I adjusted the boot size fuse bits for a 1K bootloader, is there something in lock bits or other fuse bits that needs tweaking?

Can you show your fuse/lock bytes? Just use avrdude in -v mode to read from it.

I suspect I don't understand something. Do I need it hooked up to the ISP to do this? If I just burn a sketch it tells me "safemode read" of all the fuse and lock bytes are zero.

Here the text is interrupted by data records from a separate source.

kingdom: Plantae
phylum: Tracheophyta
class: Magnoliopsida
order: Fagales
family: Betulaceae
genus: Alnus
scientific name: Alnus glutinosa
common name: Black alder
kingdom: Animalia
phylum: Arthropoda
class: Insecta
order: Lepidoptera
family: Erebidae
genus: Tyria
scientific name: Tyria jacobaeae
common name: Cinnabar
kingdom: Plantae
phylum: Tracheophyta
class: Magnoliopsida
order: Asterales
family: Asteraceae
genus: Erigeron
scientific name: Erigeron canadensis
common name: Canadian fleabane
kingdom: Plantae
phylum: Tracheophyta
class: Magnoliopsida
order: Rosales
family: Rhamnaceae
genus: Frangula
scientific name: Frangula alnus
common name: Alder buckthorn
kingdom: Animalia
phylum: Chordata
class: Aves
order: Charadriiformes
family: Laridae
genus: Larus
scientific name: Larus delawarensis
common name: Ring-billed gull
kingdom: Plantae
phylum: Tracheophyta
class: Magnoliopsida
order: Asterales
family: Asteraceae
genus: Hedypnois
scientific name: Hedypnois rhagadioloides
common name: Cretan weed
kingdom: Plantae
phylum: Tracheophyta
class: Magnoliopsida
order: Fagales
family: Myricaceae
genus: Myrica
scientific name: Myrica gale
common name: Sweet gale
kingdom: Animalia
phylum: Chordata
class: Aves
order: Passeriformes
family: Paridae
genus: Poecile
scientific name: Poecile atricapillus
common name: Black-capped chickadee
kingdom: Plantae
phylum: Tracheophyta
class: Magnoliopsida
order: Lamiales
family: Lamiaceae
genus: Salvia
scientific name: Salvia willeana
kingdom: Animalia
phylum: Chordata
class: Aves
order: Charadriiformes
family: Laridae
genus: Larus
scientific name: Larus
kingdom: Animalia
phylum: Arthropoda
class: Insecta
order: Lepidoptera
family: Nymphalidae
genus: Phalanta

Here's part of the board definition I used when I burned the new bootloader:

aardremote.bootloader.low_fuses=0xff
aardremote.bootloader.high_fuses=0xdc
aardremote.bootloader.extended_fuses=0x05
aardremote.bootloader.unlock_bits=0x3F
aardremote.bootloader.lock_bits=0x0F
aardremote.build.mcu=atmega328p

What's your programmer again? With USBtinyISP I see this:

$ avrdude -c usbtiny -p m328p -v

avrdude: Version 5.8cvs, compiled on Jan 15 2010 at 17:27:01
         Copyright (c) 2000-2005 Brian Dean, http://www.bdmicro.com/
         Copyright (c) 2007-2009 Joerg Wunsch

...

Reading | ################################################## | 100% 0.01s

avrdude: Device signature = 0x1e950f
avrdude: safemode: lfuse reads as FF
avrdude: safemode: hfuse reads as D6
avrdude: safemode: efuse reads as 5

avrdude: safemode: lfuse reads as FF
avrdude: safemode: hfuse reads as D6
avrdude: safemode: efuse reads as 5
avrdude: safemode: Fuses OK

avrdude done.  Thank you.

I think the ArduinoISP one might not read the fuse bytes, so you don't know for sure what they are. And perhaps you can't change them.